Last week at an apartment party in Chicago's Andersonville neighborhood, I whipped out my iPhone 5, told the folks at the gathering to press together and clicked away. Simple act, happens at least a hundred times a day, and I completed the ritual by posting the picture to my Instagram and linking it to my Facebook account. But, before I could put the camera away I heard a friend throw a little shade my way and say: "Watch, tomorrow there will be like five pictures of himself [on Instagram]."

Yes, guilty as charged, I am a selfie. One of those annoying people who take tons of self-pictures. Declaring to the world that I look good and you know it. My narcissism caused alarm. But, here is the thing: No one ever asked me, "Why do you take so many selfies?"

I mean, I am not traditionally phine, cute, or even awkwardly endearing. I am faaaaaaaat. Daaaaaark. My nose is wide. My hair is kinky (a biracial light-skinned friend once used my hair texture to describe to a white stranger what "bad hair" is, apparently any hair that can "kink up"; mind you, at the time my hair was short, combed, and nap-free, but I digress). My eyebrows are not plucked, and I swear my pores are visible. But this is the point.

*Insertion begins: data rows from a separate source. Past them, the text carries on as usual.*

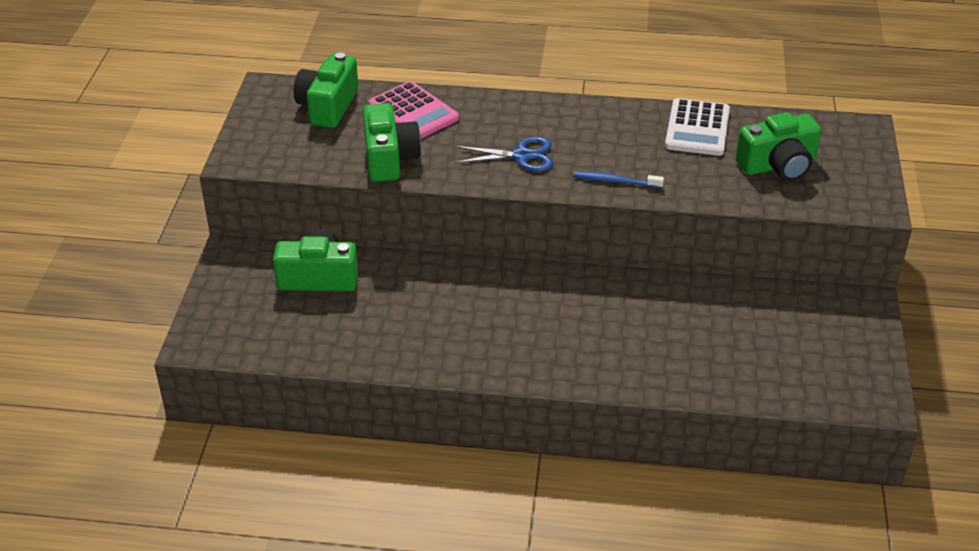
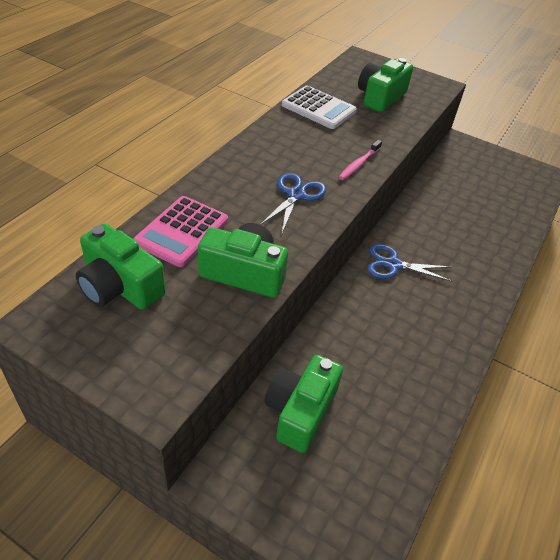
camera: 70 degrees left, 5 degrees up
pink calculator [368,81,459,139] -> pink calculator turned 135 degrees clockwise [133,196,228,267]
blue toothbrush [574,171,664,188] -> pink toothbrush [339,140,382,180]
green camera [736,112,822,181] -> green camera turned 150 degrees counterclockwise [358,58,413,112]
none -> blue scissors [367,244,452,282]

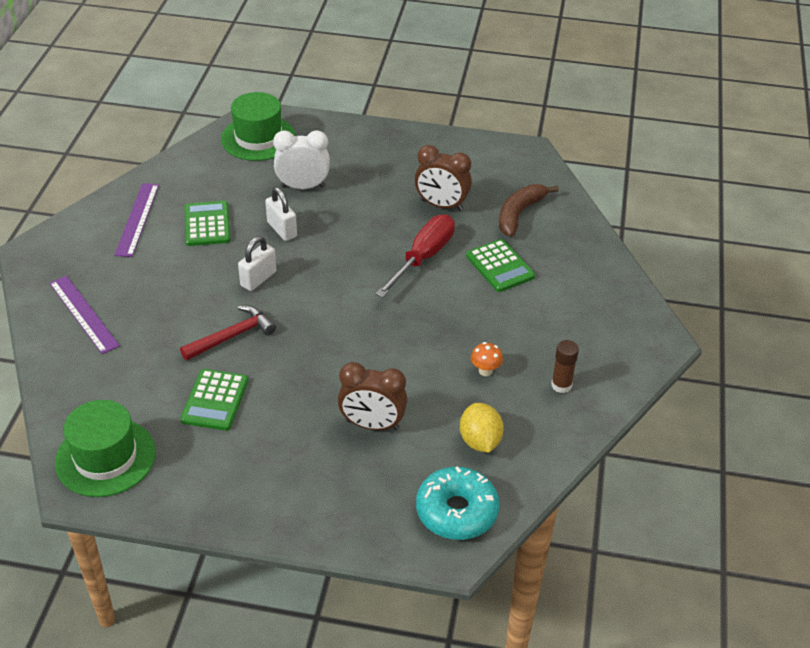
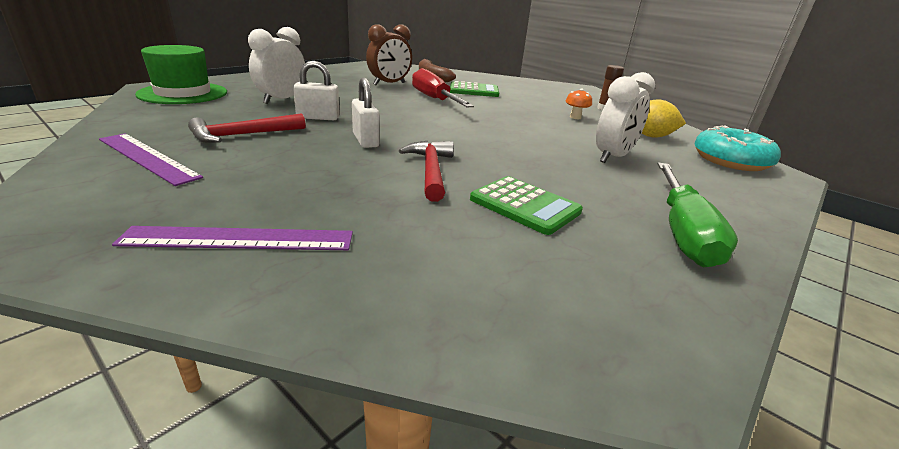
camera: 60 degrees left, 15 degrees down
green hat [55,400,156,497] -> none
green calculator [184,201,230,246] -> red hammer [188,113,306,143]
brown clock [338,362,407,430] -> white clock [596,72,655,163]
none -> green screwdriver [658,163,738,267]

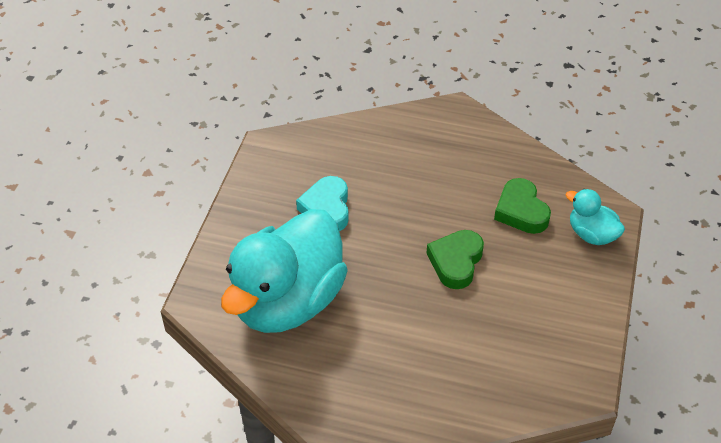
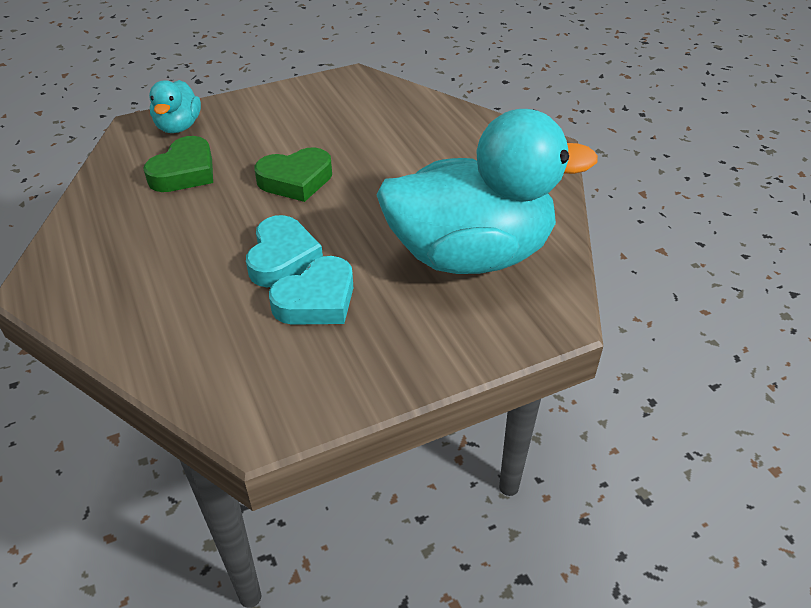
camera: 130 degrees left, 5 degrees down
none -> turquoise heart [246,215,323,287]

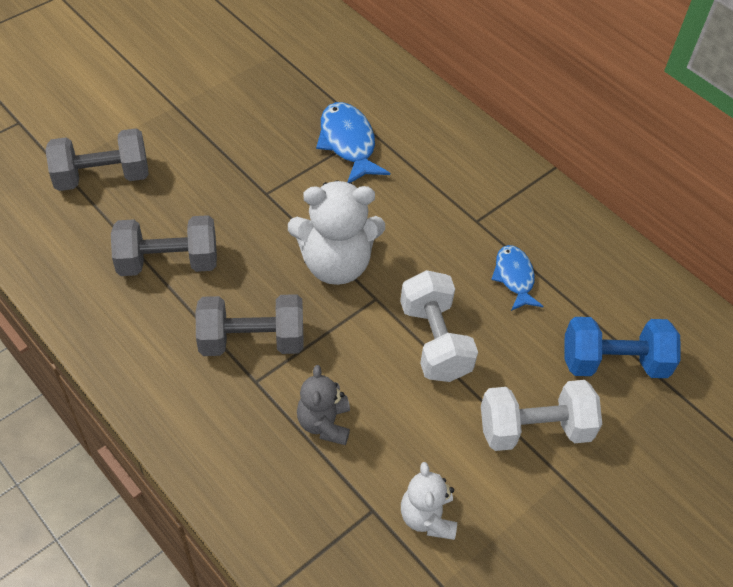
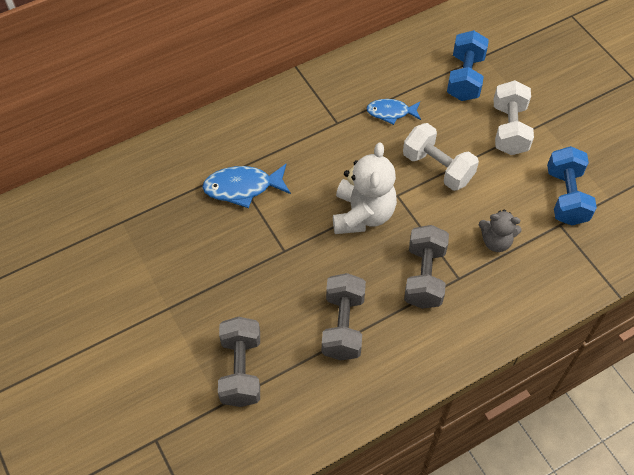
camera: 75 degrees left, 5 degrees up
white dumbbell [400,270,478,382] -> white dumbbell turned 45 degrees clockwise [403,123,479,191]
white teddy bear [401,462,457,540] -> blue dumbbell [547,146,597,225]

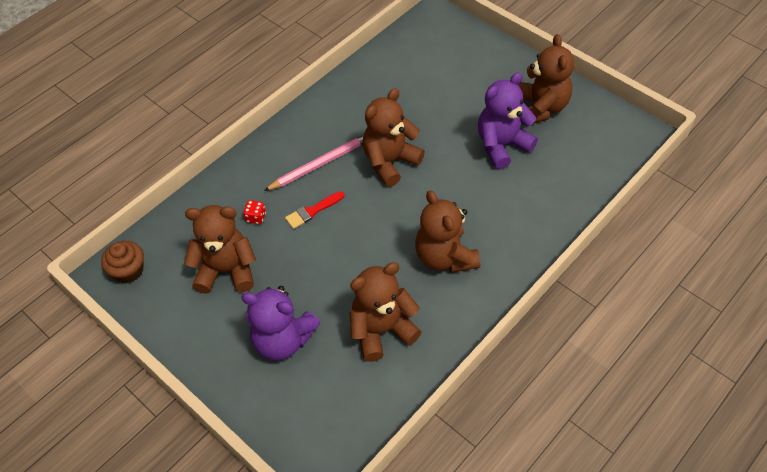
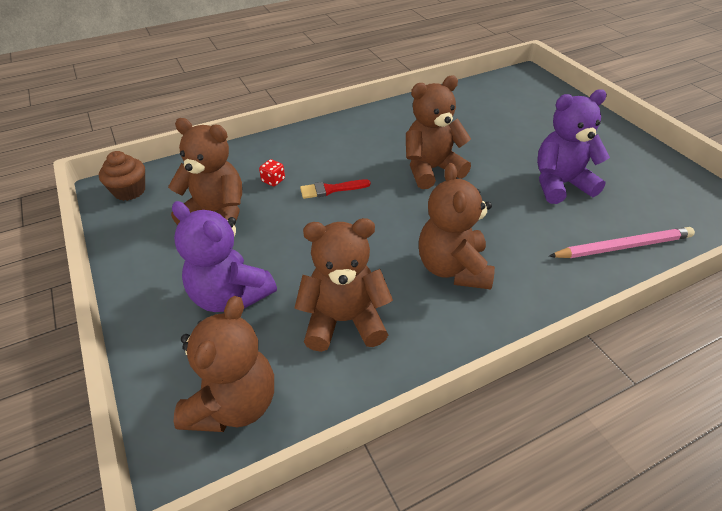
camera: 20 degrees right, 10 degrees down
pink pencil [264,135,363,191] -> pink pencil moved to [549,227,695,258]
brown teddy bear [518,34,574,126] -> brown teddy bear moved to [174,296,274,432]

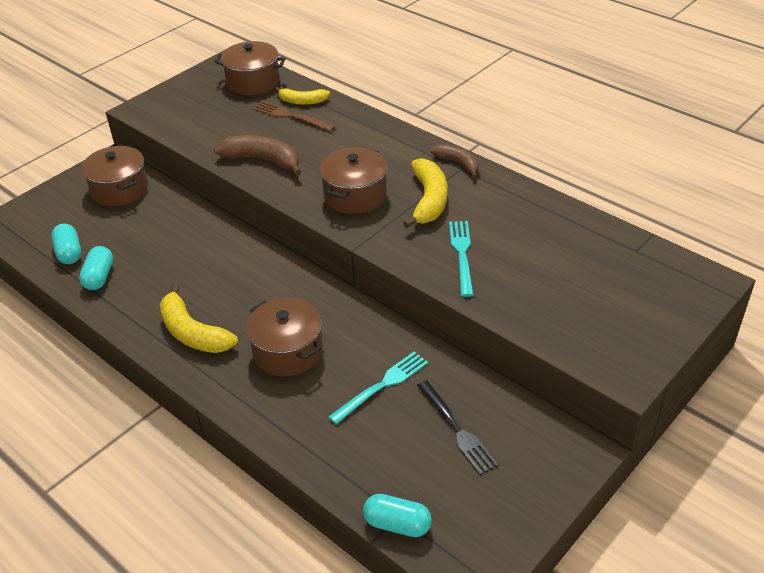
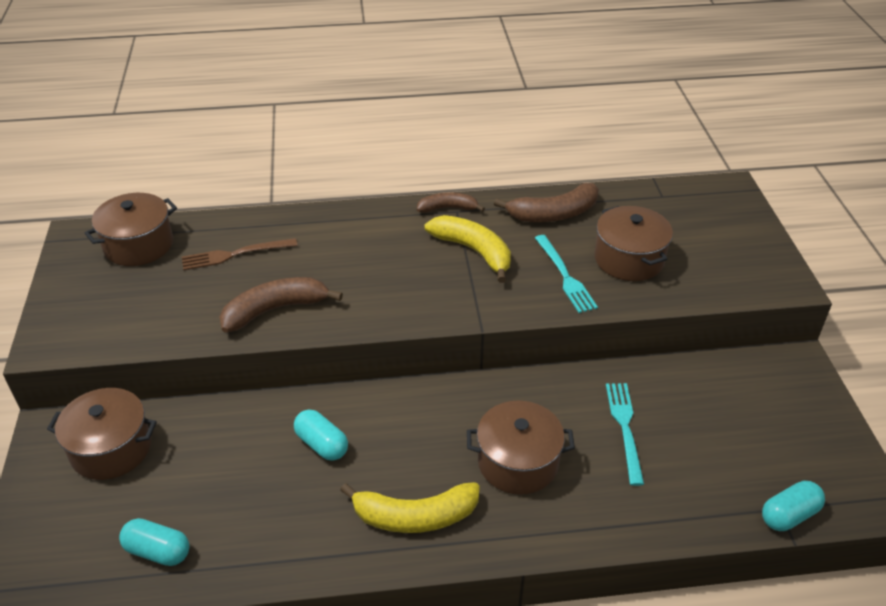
camera: 50 degrees left, 0 degrees up
turquoise capsule [79,246,113,290] -> turquoise capsule moved to [294,409,348,461]
yellow banana [275,87,330,105] -> none
brown pot [320,147,388,214] -> brown pot moved to [594,206,673,281]
black fork [417,380,499,475] -> none
turquoise fork [449,221,473,297] -> turquoise fork turned 150 degrees counterclockwise [535,235,598,313]
none -> brown banana [494,183,599,222]

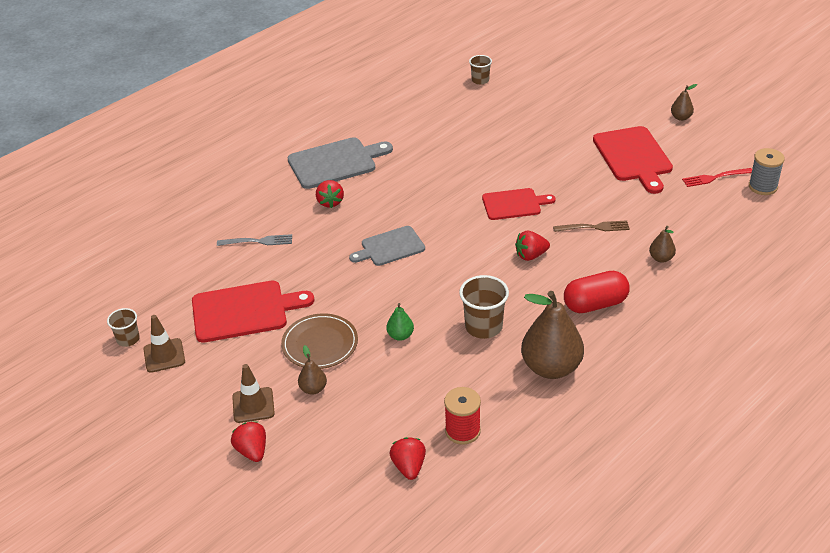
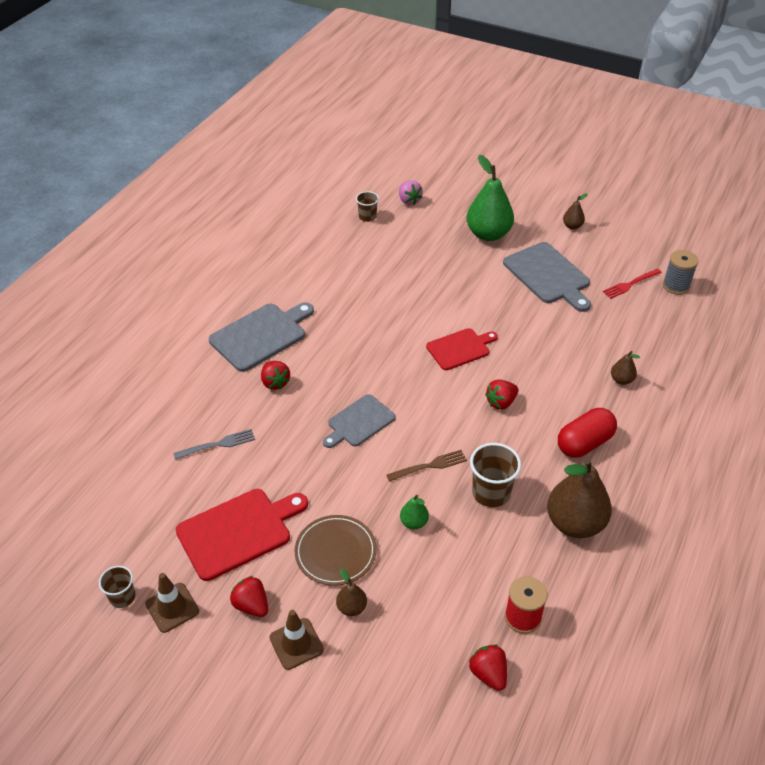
camera: 20 degrees left, 5 degrees up
red strawberry [231,421,266,462] -> red strawberry moved to [230,576,268,617]
brown fork [553,220,630,232] -> brown fork moved to [387,450,467,481]
red cutting board [593,126,673,194] -> grey cutting board [503,242,591,312]
none -> pink strawberry [399,181,423,205]
none -> green pear [466,155,514,241]

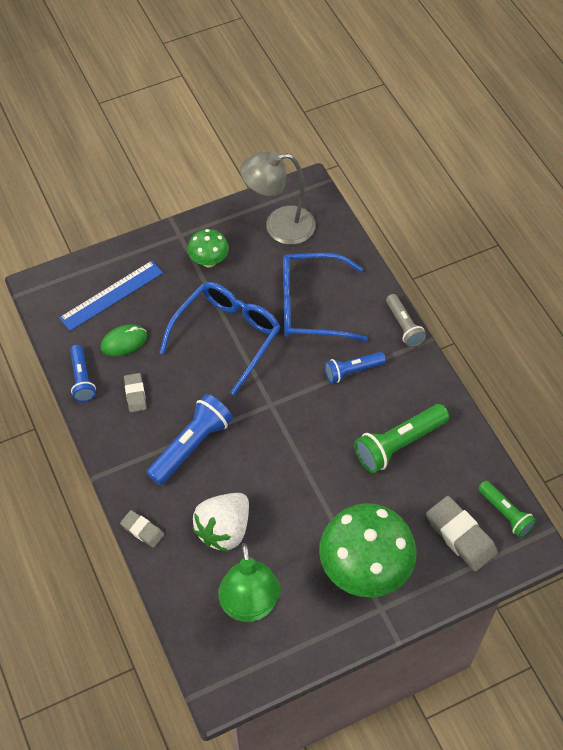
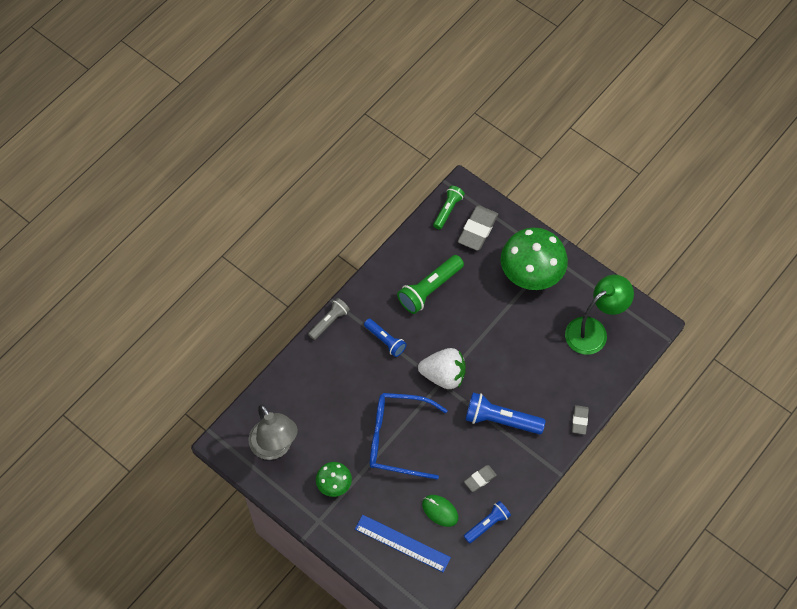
camera: 115 degrees left, 5 degrees up
white strawberry [192,493,249,552] -> white strawberry moved to [418,348,466,389]
blue glasses [283,253,367,341] -> none
green flashlight [354,404,449,473] -> green flashlight turned 105 degrees clockwise [397,255,464,314]

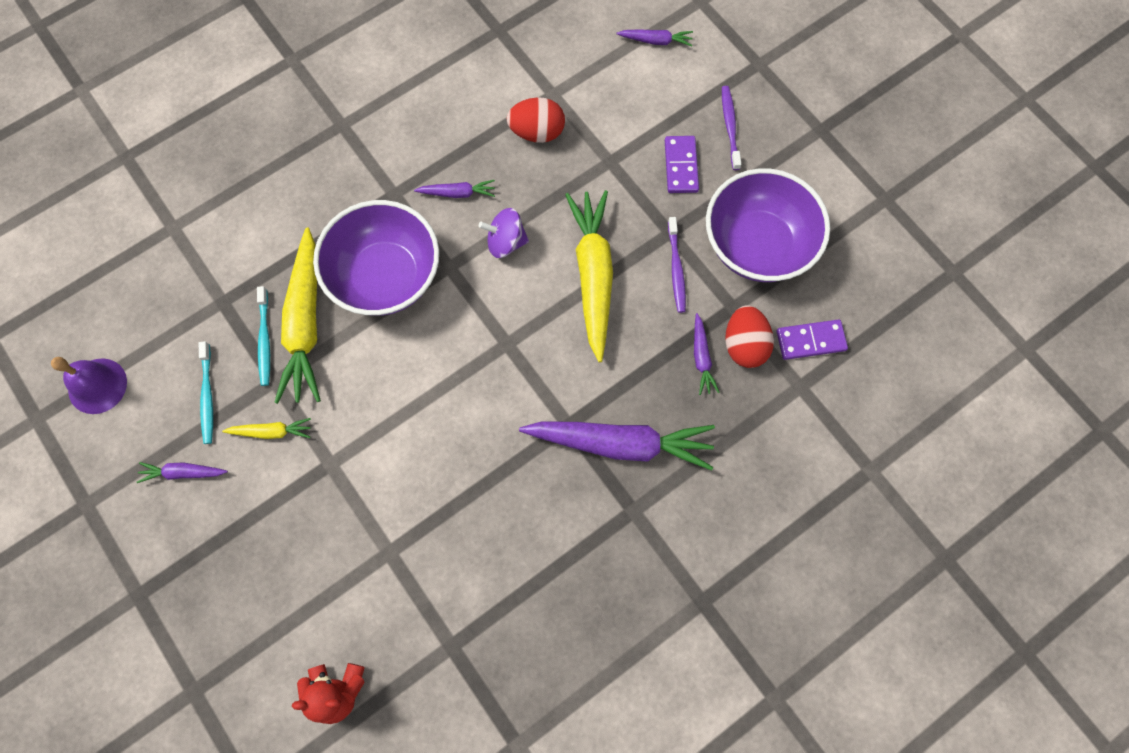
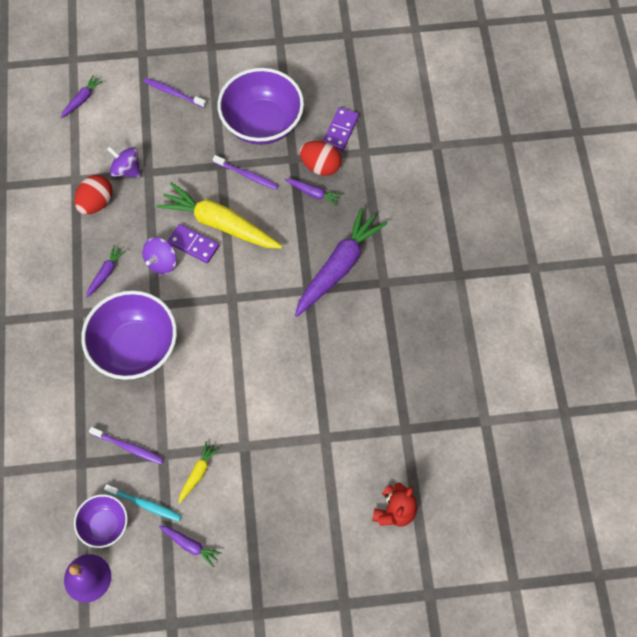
camera: 60 degrees left, 5 degrees down
purple carrot [137,462,228,483] -> purple carrot turned 90 degrees counterclockwise [159,526,222,567]
turquoise toothbrush [257,286,270,386] -> purple toothbrush [89,427,164,464]
yellow carrot [274,227,321,404] -> none
purple domino [665,136,699,193] -> purple domino moved to [167,224,219,263]
none -> purple bowl [74,494,128,548]
none -> purple spinning top [107,146,140,177]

I live in a world where in general abs and masculinity are celebrated; it is a world where whiteness is almost universally praised (no lie, I once had a white friend tell me they never thought about the possibility of someone not finding white men attractive; it was a foreign concept to them) and people routinely proudly proclaim "No Fats, No Fems, No Blacks." This is a world where it feels as if scripts are handed out to people of color, and by script I mean one role we get to occupy for those who are nonblack, fetish (most often as a "thug"). This is a world where the beauty we see on glossy pages, on screens, in the dark in our rooms by ourselves late at night can be purchased and arrive at our doorstep. This is a world where there are tens looking for elevens. (While I am focusing on the gay world in general, it is not much better in heteroville; after all, there are plenty of problematic scripts about beauty that we all share.)

I do not fit. I never have. I possibly, probably, never will.

I take my selfies because I am that guy who, unless he takes the picture himself, doesn't get his picture taken. I am the guy who, unless he suggests a group picture, doesn't get clicked with the group. My friend who asked truthfully had very little right to judge; everyone takes pictures of him, with him, and for him. The same is true of almost all my friends. I would venture to say that the same is probably true of many people who criticize selfie-pictures. This is not to say that all selfie-artists come from some place of needing to subvert a problematic cultural narrative, but some of us do.

I live in a world where I didn't hear someone romantically call me beautiful and desirable until I was 26. I live in a world where either body privilege or racial privilege is always against me. So I point my camera at my face, most often when I am alone, and possibly bored, and I click; I upload it to Instagram, and I hold my breath because the world is cruel, people are brave and vicious online, and I am what some would call ugly, but I don't see it.

At first I clicked so I could see what others saw, but I don't. So now I click and post and breathe, waiting for others to see what I see: beautiful dark skin, Afrika's son, a dream undeferred, pretty eyes, and nice lips, and a nose that fits my face; I don't need or even want you to tell me that I am "cute" or "handsome," not now; I want them, you, to see that I am human, and there is a reason why I got to this size, but I owe you no explanation or justification for any part of my existence. I owe you no explanation or justification for my smile or my swag or my selfie. Hell, I didn't even owe you this.

Like I said, I owe you nothing, but I owe myself everything.